Exercise instructions:
Restate all data exactly. No images.
-- Excerpted data follows --
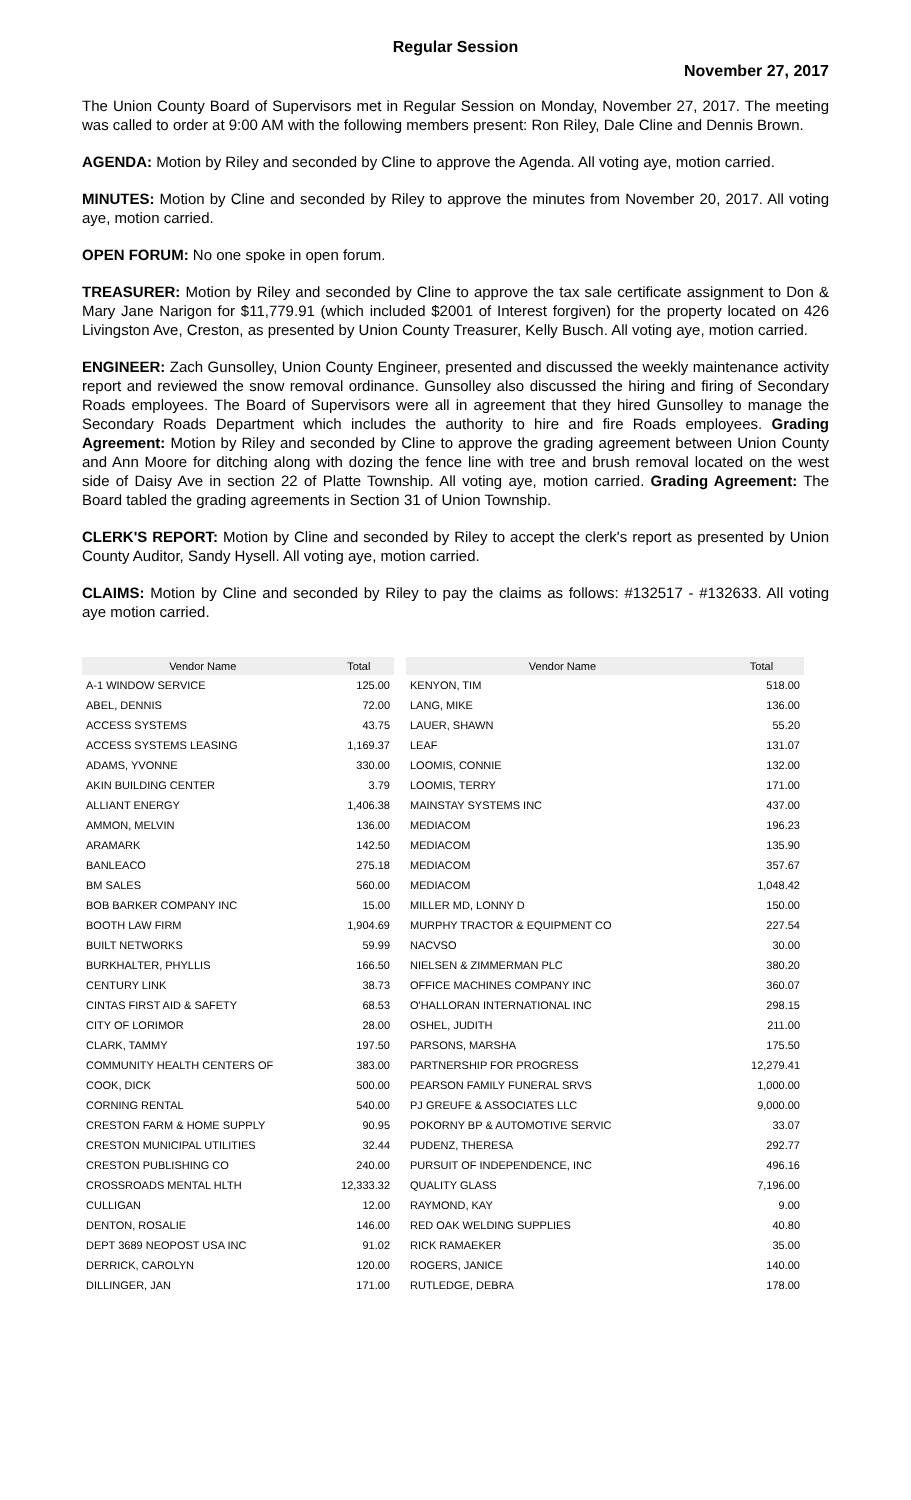Regular Session
November 27, 2017
The Union County Board of Supervisors met in Regular Session on Monday, November 27, 2017. The meeting was called to order at 9:00 AM with the following members present: Ron Riley, Dale Cline and Dennis Brown.
AGENDA: Motion by Riley and seconded by Cline to approve the Agenda. All voting aye, motion carried.
MINUTES: Motion by Cline and seconded by Riley to approve the minutes from November 20, 2017. All voting aye, motion carried.
OPEN FORUM: No one spoke in open forum.
TREASURER: Motion by Riley and seconded by Cline to approve the tax sale certificate assignment to Don & Mary Jane Narigon for $11,779.91 (which included $2001 of Interest forgiven) for the property located on 426 Livingston Ave, Creston, as presented by Union County Treasurer, Kelly Busch. All voting aye, motion carried.
ENGINEER: Zach Gunsolley, Union County Engineer, presented and discussed the weekly maintenance activity report and reviewed the snow removal ordinance. Gunsolley also discussed the hiring and firing of Secondary Roads employees. The Board of Supervisors were all in agreement that they hired Gunsolley to manage the Secondary Roads Department which includes the authority to hire and fire Roads employees. Grading Agreement: Motion by Riley and seconded by Cline to approve the grading agreement between Union County and Ann Moore for ditching along with dozing the fence line with tree and brush removal located on the west side of Daisy Ave in section 22 of Platte Township. All voting aye, motion carried. Grading Agreement: The Board tabled the grading agreements in Section 31 of Union Township.
CLERK'S REPORT: Motion by Cline and seconded by Riley to accept the clerk's report as presented by Union County Auditor, Sandy Hysell. All voting aye, motion carried.
CLAIMS: Motion by Cline and seconded by Riley to pay the claims as follows: #132517 - #132633. All voting aye motion carried.
| Vendor Name | Total |
| --- | --- |
| A-1 WINDOW SERVICE | 125.00 |
| ABEL, DENNIS | 72.00 |
| ACCESS SYSTEMS | 43.75 |
| ACCESS SYSTEMS LEASING | 1,169.37 |
| ADAMS, YVONNE | 330.00 |
| AKIN BUILDING CENTER | 3.79 |
| ALLIANT ENERGY | 1,406.38 |
| AMMON, MELVIN | 136.00 |
| ARAMARK | 142.50 |
| BANLEACO | 275.18 |
| BM SALES | 560.00 |
| BOB BARKER COMPANY INC | 15.00 |
| BOOTH LAW FIRM | 1,904.69 |
| BUILT NETWORKS | 59.99 |
| BURKHALTER, PHYLLIS | 166.50 |
| CENTURY LINK | 38.73 |
| CINTAS FIRST AID & SAFETY | 68.53 |
| CITY OF LORIMOR | 28.00 |
| CLARK, TAMMY | 197.50 |
| COMMUNITY HEALTH CENTERS OF | 383.00 |
| COOK, DICK | 500.00 |
| CORNING RENTAL | 540.00 |
| CRESTON FARM & HOME SUPPLY | 90.95 |
| CRESTON MUNICIPAL UTILITIES | 32.44 |
| CRESTON PUBLISHING CO | 240.00 |
| CROSSROADS MENTAL HLTH | 12,333.32 |
| CULLIGAN | 12.00 |
| DENTON, ROSALIE | 146.00 |
| DEPT 3689 NEOPOST USA INC | 91.02 |
| DERRICK, CAROLYN | 120.00 |
| DILLINGER, JAN | 171.00 |
| Vendor Name | Total |
| --- | --- |
| KENYON, TIM | 518.00 |
| LANG, MIKE | 136.00 |
| LAUER, SHAWN | 55.20 |
| LEAF | 131.07 |
| LOOMIS, CONNIE | 132.00 |
| LOOMIS, TERRY | 171.00 |
| MAINSTAY SYSTEMS INC | 437.00 |
| MEDIACOM | 196.23 |
| MEDIACOM | 135.90 |
| MEDIACOM | 357.67 |
| MEDIACOM | 1,048.42 |
| MILLER MD, LONNY D | 150.00 |
| MURPHY TRACTOR & EQUIPMENT CO | 227.54 |
| NACVSO | 30.00 |
| NIELSEN & ZIMMERMAN PLC | 380.20 |
| OFFICE MACHINES COMPANY INC | 360.07 |
| O'HALLORAN INTERNATIONAL INC | 298.15 |
| OSHEL, JUDITH | 211.00 |
| PARSONS, MARSHA | 175.50 |
| PARTNERSHIP FOR PROGRESS | 12,279.41 |
| PEARSON FAMILY FUNERAL SRVS | 1,000.00 |
| PJ GREUFE & ASSOCIATES LLC | 9,000.00 |
| POKORNY BP & AUTOMOTIVE SERVIC | 33.07 |
| PUDENZ, THERESA | 292.77 |
| PURSUIT OF INDEPENDENCE, INC | 496.16 |
| QUALITY GLASS | 7,196.00 |
| RAYMOND, KAY | 9.00 |
| RED OAK WELDING SUPPLIES | 40.80 |
| RICK RAMAEKER | 35.00 |
| ROGERS, JANICE | 140.00 |
| RUTLEDGE, DEBRA | 178.00 |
-- Excerpted data concluded --
Exercise output:
Regular Session
November 27, 2017
The Union County Board of Supervisors met in Regular Session on Monday, November 27, 2017. The meeting was called to order at 9:00 AM with the following members present: Ron Riley, Dale Cline and Dennis Brown.
AGENDA: Motion by Riley and seconded by Cline to approve the Agenda. All voting aye, motion carried.
MINUTES: Motion by Cline and seconded by Riley to approve the minutes from November 20, 2017. All voting aye, motion carried.
OPEN FORUM: No one spoke in open forum.
TREASURER: Motion by Riley and seconded by Cline to approve the tax sale certificate assignment to Don & Mary Jane Narigon for $11,779.91 (which included $2001 of Interest forgiven) for the property located on 426 Livingston Ave, Creston, as presented by Union County Treasurer, Kelly Busch. All voting aye, motion carried.
ENGINEER: Zach Gunsolley, Union County Engineer, presented and discussed the weekly maintenance activity report and reviewed the snow removal ordinance. Gunsolley also discussed the hiring and firing of Secondary Roads employees. The Board of Supervisors were all in agreement that they hired Gunsolley to manage the Secondary Roads Department which includes the authority to hire and fire Roads employees. Grading Agreement: Motion by Riley and seconded by Cline to approve the grading agreement between Union County and Ann Moore for ditching along with dozing the fence line with tree and brush removal located on the west side of Daisy Ave in section 22 of Platte Township. All voting aye, motion carried. Grading Agreement: The Board tabled the grading agreements in Section 31 of Union Township.
CLERK'S REPORT: Motion by Cline and seconded by Riley to accept the clerk's report as presented by Union County Auditor, Sandy Hysell. All voting aye, motion carried.
CLAIMS: Motion by Cline and seconded by Riley to pay the claims as follows: #132517 - #132633. All voting aye motion carried.
| Vendor Name | Total |
| --- | --- |
| A-1 WINDOW SERVICE | 125.00 |
| ABEL, DENNIS | 72.00 |
| ACCESS SYSTEMS | 43.75 |
| ACCESS SYSTEMS LEASING | 1,169.37 |
| ADAMS, YVONNE | 330.00 |
| AKIN BUILDING CENTER | 3.79 |
| ALLIANT ENERGY | 1,406.38 |
| AMMON, MELVIN | 136.00 |
| ARAMARK | 142.50 |
| BANLEACO | 275.18 |
| BM SALES | 560.00 |
| BOB BARKER COMPANY INC | 15.00 |
| BOOTH LAW FIRM | 1,904.69 |
| BUILT NETWORKS | 59.99 |
| BURKHALTER, PHYLLIS | 166.50 |
| CENTURY LINK | 38.73 |
| CINTAS FIRST AID & SAFETY | 68.53 |
| CITY OF LORIMOR | 28.00 |
| CLARK, TAMMY | 197.50 |
| COMMUNITY HEALTH CENTERS OF | 383.00 |
| COOK, DICK | 500.00 |
| CORNING RENTAL | 540.00 |
| CRESTON FARM & HOME SUPPLY | 90.95 |
| CRESTON MUNICIPAL UTILITIES | 32.44 |
| CRESTON PUBLISHING CO | 240.00 |
| CROSSROADS MENTAL HLTH | 12,333.32 |
| CULLIGAN | 12.00 |
| DENTON, ROSALIE | 146.00 |
| DEPT 3689 NEOPOST USA INC | 91.02 |
| DERRICK, CAROLYN | 120.00 |
| DILLINGER, JAN | 171.00 |
| Vendor Name | Total |
| --- | --- |
| KENYON, TIM | 518.00 |
| LANG, MIKE | 136.00 |
| LAUER, SHAWN | 55.20 |
| LEAF | 131.07 |
| LOOMIS, CONNIE | 132.00 |
| LOOMIS, TERRY | 171.00 |
| MAINSTAY SYSTEMS INC | 437.00 |
| MEDIACOM | 196.23 |
| MEDIACOM | 135.90 |
| MEDIACOM | 357.67 |
| MEDIACOM | 1,048.42 |
| MILLER MD, LONNY D | 150.00 |
| MURPHY TRACTOR & EQUIPMENT CO | 227.54 |
| NACVSO | 30.00 |
| NIELSEN & ZIMMERMAN PLC | 380.20 |
| OFFICE MACHINES COMPANY INC | 360.07 |
| O'HALLORAN INTERNATIONAL INC | 298.15 |
| OSHEL, JUDITH | 211.00 |
| PARSONS, MARSHA | 175.50 |
| PARTNERSHIP FOR PROGRESS | 12,279.41 |
| PEARSON FAMILY FUNERAL SRVS | 1,000.00 |
| PJ GREUFE & ASSOCIATES LLC | 9,000.00 |
| POKORNY BP & AUTOMOTIVE SERVIC | 33.07 |
| PUDENZ, THERESA | 292.77 |
| PURSUIT OF INDEPENDENCE, INC | 496.16 |
| QUALITY GLASS | 7,196.00 |
| RAYMOND, KAY | 9.00 |
| RED OAK WELDING SUPPLIES | 40.80 |
| RICK RAMAEKER | 35.00 |
| ROGERS, JANICE | 140.00 |
| RUTLEDGE, DEBRA | 178.00 |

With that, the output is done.